Bacigalupo Andrea
Divisione Ematologia II, Ospedale San Martino, 16132 Genova, Italy.
Curr Opin Hematol. 2005 Nov;12(6):457-62. doi: 10.1097/01.moh.0000183726.42063.ec.
This review aims to discuss current clinical trial using antithymocyte globulin in the context of hematopoietic stem cell transplantation. Published papers, as well as abstracts from European and American meetings, have been used together with original data.
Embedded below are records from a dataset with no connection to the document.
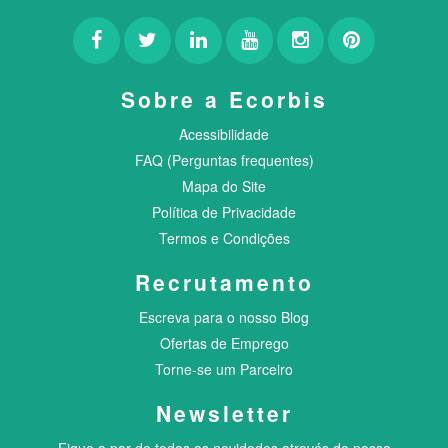
Sobre a Ecorbis
Acessibilidade
FAQ (Perguntas frequentes)
Mapa do Site
Política de Privacidade
Termos e Condições
Recrutamento
Escreva para o nosso Blog
Ofertas de Emprego
Torne-se um Parceiro
Newsletter
Fique a par de todas as novidades através da nossa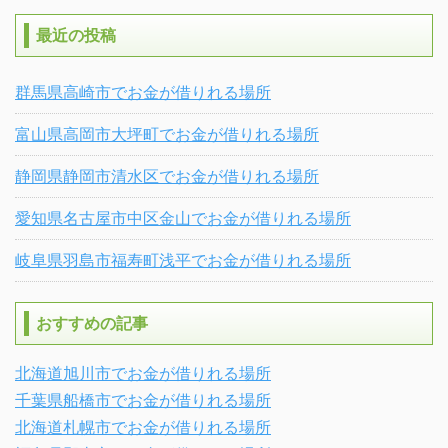
最近の投稿
群馬県高崎市でお金が借りれる場所
富山県高岡市大坪町でお金が借りれる場所
静岡県静岡市清水区でお金が借りれる場所
愛知県名古屋市中区金山でお金が借りれる場所
岐阜県羽島市福寿町浅平でお金が借りれる場所
おすすめの記事
北海道旭川市でお金が借りれる場所
千葉県船橋市でお金が借りれる場所
北海道札幌市でお金が借りれる場所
The review shows that antithymocyte globulin is used frequently in Europe in the setting of unrelated or family mismatched donor transplants. This may not be the case for American centers, reluctant to introduce antithymocyte globulin possibly due to known side effects such as prolonged immune deficiency and increased incidence of infections, including life threatening Epstein-Barr virus-associated lymphoproliferative disorders. Results from few randomized trials show that antithymocyte globulin reduces acute and chronic graft-versus-host disease, and this is in keeping with results from retrospective analysis on large number of patients.
Several issues remain open, such as optimal dose, optimal timing with respect to infusion of stem cells and whether the commercially available agents have comparable effects. Prospective trials are needed to answer these important questions.
本综述旨在探讨造血干细胞移植背景下使用抗胸腺细胞球蛋白的当前临床试验情况。已发表的论文以及欧美会议的摘要均与原始数据一同被采用。
该综述表明,在欧洲,抗胸腺细胞球蛋白常用于无关或家族配型不合供体移植。美国的中心情况可能并非如此,它们可能因已知的副作用(如长期免疫缺陷和包括危及生命的与爱泼斯坦 - 巴尔病毒相关的淋巴增殖性疾病在内的感染发生率增加)而不愿使用抗胸腺细胞球蛋白。少数随机试验的结果显示,抗胸腺细胞球蛋白可降低急性和慢性移植物抗宿主病的发生率,这与对大量患者的回顾性分析结果一致。
几个问题仍未解决,例如最佳剂量、与干细胞输注相关的最佳时机以及市售药物是否具有可比效果。需要进行前瞻性试验来回答这些重要问题。